“Those who would give up essential liberty, to purchase a little temporary safety, deserve neither liberty nor safety.”
Benjamin Franklin penned those words nearly 300 years ago but they are more applicable now than ever before. In the wake of a global pandemic, fear and control have convinced us that sacrificing our civil rights – even temporarily – is acceptable. Perhaps we have “purchas[ed] a little temporary safety” from the effects of a virus. But at what cost? By conceding our liberties? By being conditioned to concede even more in the future?
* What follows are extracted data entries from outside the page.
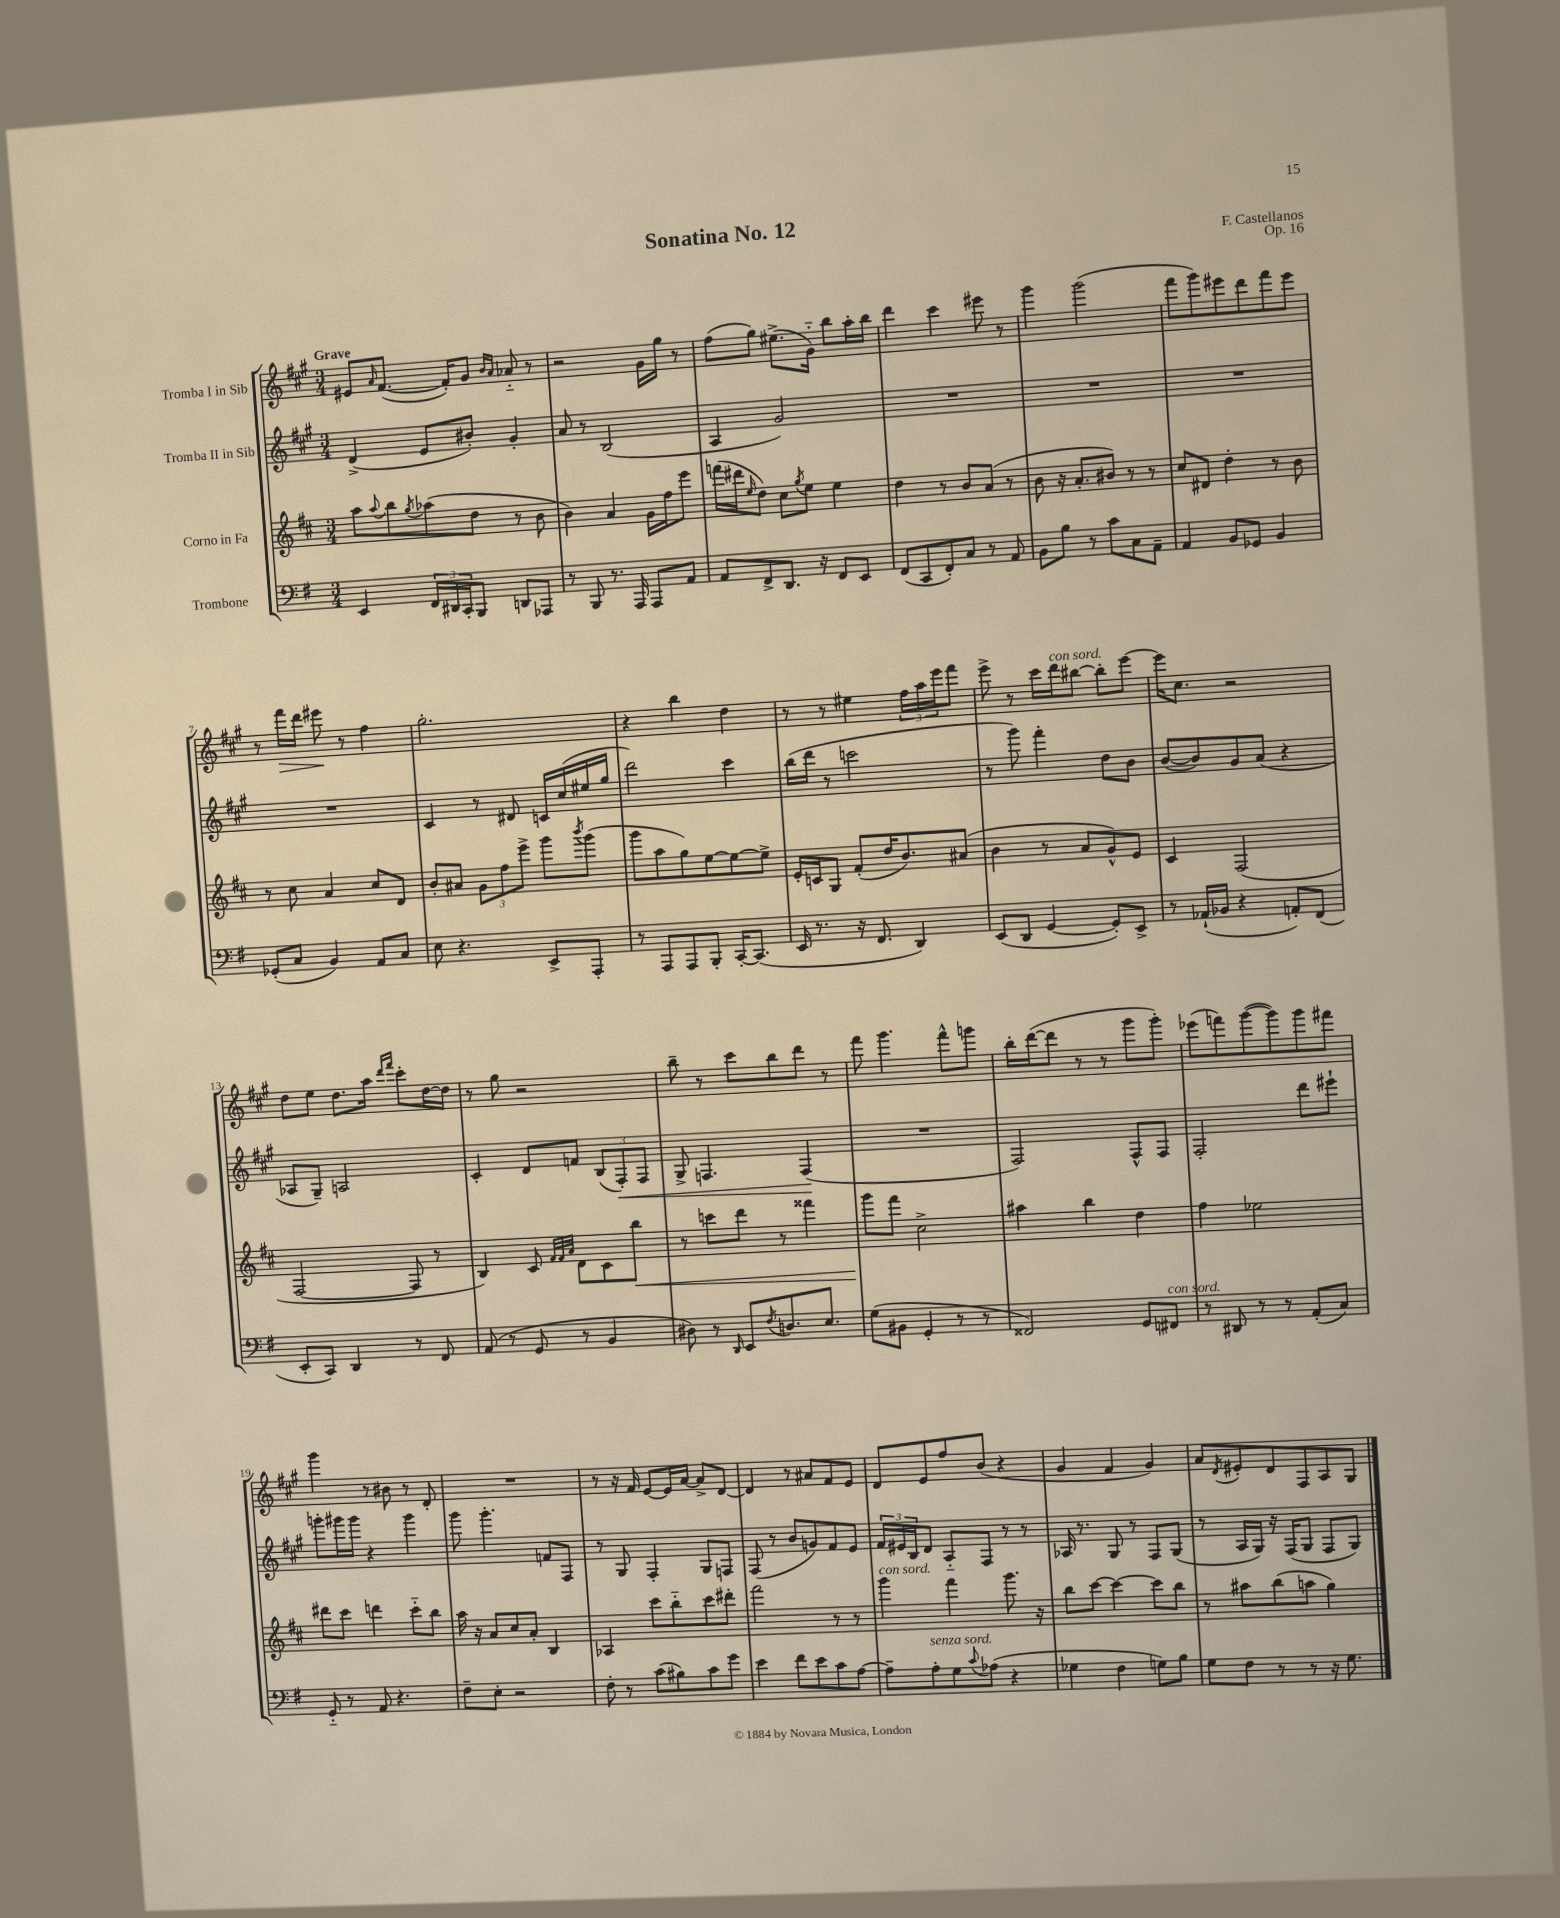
\header { title = "Sonatina No. 12" composer = "F. Castellanos" opus = "Op. 16" }
<<
\new StaffGroup <<
\new Staff = "s0" \with { instrumentName = "Tromba I in Sib" } {
    \clef treble \key a \major \numericTimeSignature \time 3/4 \tempo "Grave"
    eis'8 \grace { a'16 } fis'8.~( fis'16-.) gis'8 \grace { b'16 a'16 } aes'8-_ r8 |
    r2 gis'16 gis''16 r8 |
    fis''8( gis''8) eis''8.->( gis'16-_) b''8 a''16-. b''16 |
    d'''4 cis'''4 eis'''8 r8 |
    gis'''4 gis'''2( |
    fis'''8 gis'''8) eis'''8 d'''8 fis'''8 eis'''8 |
    r8 fis'''16\> d'''16 eis'''8\! r8 fis''4 |
    gis''2.-. |
    r4 b''4 d''4 |
    r8 r8 eis''4 \tuplet 3/2 { fis''16 a''16 e'''16 } fis'''8 |
    e'''8-> r8 cis'''16 d'''16^\markup { \italic "con sord." } bis''8~ bis''8-. e'''8~ |
    e'''16 cis''8. r2 |
    d''8 e''8 d''8. a''16 \grace { d'''16 fis'''16 } cis'''8-. d''16~ d''16 |
    r8 gis''8 r2 |
    b''8-- r8 cis'''8 b''8 d'''8 r8 |
    fis'''8 gis'''4. fis'''8-^ g'''8 |
    b''16-. d'''16~( d'''8 r8 r8 gis'''8 gis'''8-.) |
    ees'''8( f'''8) gis'''8~( gis'''8) gis'''8 fis'''8 |
    gis'''4 r8 bis'8 r8 d'8-. |
    R2. |
    r8 r16 fis'16 e'8~ e'16 a'16~ a'8-> d'8~ |
    d'4 r8 ais'8 fis'8 e'8 |
    d'8 e'8 fis''8 b'8( r4 |
    gis'4 fis'4 gis'4) |
    a'8 \acciaccatura { d'8 } eis'8-. d'8 fis8 a8 gis8 \bar "|." |
}
\new Staff = "s1" \with { instrumentName = "Tromba II in Sib" } {
    \clef treble \key a \major \numericTimeSignature \time 3/4
    d'4->( e'8 bis'8-.) gis'4-. |
    a'8 r8 b2( |
    a4 gis'2) |
    R2. |
    R2. |
    R2. |
    R2. |
    cis'4 r8 dis'8 c'16 cis''16( eis''16 gis''16 |
    d'''2) cis'''4 |
    b''16( d'''16 r8 c'''2 |
    r8 gis'''8) fis'''4-. d''8 b'8 |
    b'8~( b'8) gis'8 a'8( r4 |
    aes8 gis8--) a2 |
    cis'4-. d'8 f'8 \tuplet 3/2 { b8( fis8-.\<) fis8 } |
    gis8-> f4. f4\!( |
    R2. |
    fis2) fis8-^ fis8 |
    fis2-. d'''8 eis'''8-! |
    g'''8-. gis'''16 gis'''16 r4 gis'''4 |
    gis'''8 gis'''4.-. f'8 fis8 |
    r8 gis8 fis4-. gis8 f8 |
    fis8( r8 b'8 g'8) fis'8 e'8 |
    \tuplet 3/2 { fis'16 eis'16 b16 } d'8 a8-_ fis8 r8 r8 |
    aes16 r8. gis8 r8 fis8 gis8( |
    r8 a16 gis16) r16 fis16( gis8 fis8 gis8) \bar "|." |
}
\new Staff = "s2" \with { instrumentName = "Corno in Fa" } {
    \clef treble \key d \major \numericTimeSignature \time 3/4
    a''8 \appoggiatura { a''8 } b''8 \acciaccatura { g''8 } aes''8( d''8 r8 b'8 |
    b'4) a'4 g'16 fis''16 e'''8 |
    f'''16( dis'''16 \grace { e''16 } d''8) cis''8 \acciaccatura { g''8 } e''8 e''4 |
    d''4 r8 b'8 a'8( r8 |
    b'8 r16 a'8.-. bis'8) r8 r8 |
    cis''8 dis'8 d''4-. r8 b'8 |
    r8 cis''8 a'4 cis''8 d'8 |
    b'8-. ais'8 \tuplet 3/2 { g'8 fis''8 e'''8-> } g'''8 \acciaccatura { b'''8 } g'''8( |
    g'''8 a''8 g''8) e''8~ e''8~ e''8-> |
    e'16-. c'16 g8 fis'8-.( d''16 b'8.) ais'8( |
    b'4 r8 a'8 g'8-^) e'8 |
    cis'4 fis2( |
    fis2~ fis8 r8 |
    b4) cis'8 \grace { fis'32 fis'32 a'32 } d'8 cis'8 b''8\< |
    r8 c'''8 d'''8 r8 fisis'''4 |
    g'''8\! fis'''8 cis''2-> |
    ais''4 b''4 d''4 |
    fis''4 ees''2 |
    dis'''8 cis'''8 d'''4 cis'''8-_ b''8 |
    a''16 r16 a'8 cis''8 a'8-. b4 |
    aes4 cis'''8 b''8-_ cis'''8 dis'''8-. |
    fis'''2 r8 r8 |
    g'''4^\markup { \italic "con sord." } fis'''4 g'''8. r16 |
    b''8 cis'''8~ cis'''4~ cis'''8 b''8 |
    r8 ais''8 b''8( a''8 g''4) \bar "|." |
}
\new Staff = "s3" \with { instrumentName = "Trombone" } {
    \clef bass \key g \major \numericTimeSignature \time 3/4
    e,4 \tuplet 3/2 { fis,16 dis,16 c,16-. } b,,8 d,8 aes,,8 |
    r8 b,,8 r8. a,,16 a,,8 a,8 |
    a,8 fis,8-> d,8. r16 fis,8 e,8 |
    fis,8( c,8 fis,8-.) c8 r8 a,8 |
    b,8 b8 r8 c'8 c8 a,8-- |
    a,4 b,8 ges,8 b,4 |
    ges,8-.( c8 b,4) a,8 c8 |
    e8 r4. e,8-> a,,8-. |
    r8 a,,8 a,,8 b,,8-. c,16~-. c,8.( |
    e,16 r8. r16 fis,8. d,4) |
    e,8( d,8 g,4~ g,8-.) e,8-> |
    r8 aes,16-!( bes,16 r4 a,8-.) fis,8( |
    e,8-. c,8) d,4 r8 fis,8 |
    a,8( r8 g,8 r8 b,4 |
    dis8) r8 \grace { d,16 } e,8 \acciaccatura { fis8 } d8. e8. |
    g8( bis,8 g,4-. r8 r8 |
    fisis,2) g,8 fis,8^\markup { \italic "con sord." } |
    r8 dis,8 r8 r8 a,8-.( c8) |
    g,8-_ r8 a,8 r4. |
    fis8-- e8-. r2 |
    fis8-. r8 c'8( bis8) c'8 g'8 |
    e'4 fis'8 e'8 c'8 a8~ |
    a8-- a8-.^\markup { \italic "senza sord." } g8 \appoggiatura { c'8 } aes8( r4 |
    ges4 fis4 g8) b8 |
    g8 fis8 r8 r8 r16 g8. \bar "|." |
}
>>
>>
Battles were fought to obtain these liberties. Wars raged to defend these liberties. Lives were lost on both foreign and domestic soil. Our brothers and sisters, fathers and grandfathers, mothers and grandmothers laid down their lives in defense of our liberty. They weren’t doing it for themselves. They were doing it for us!

Are we somehow exempt from defending these same liberties? Are our lives somehow worth more than theirs? Will our children somehow not need the same liberties?
A democracy requires men and women to be agents unto themselves to defend their freedom. When a democracy collapses, it is because the individuals and families are dropping their arms. What are the usual symptoms? First, there is a feeling of fear, then resignation, then we get used to the worst. “To get used to” is a horrible phrase, to say the least. To get used to violence, to degradation, to mediocrity, to oppression, to humiliation. (Charles Didier)
This memorial season, and always, may we pick up our arms in defense of our liberties.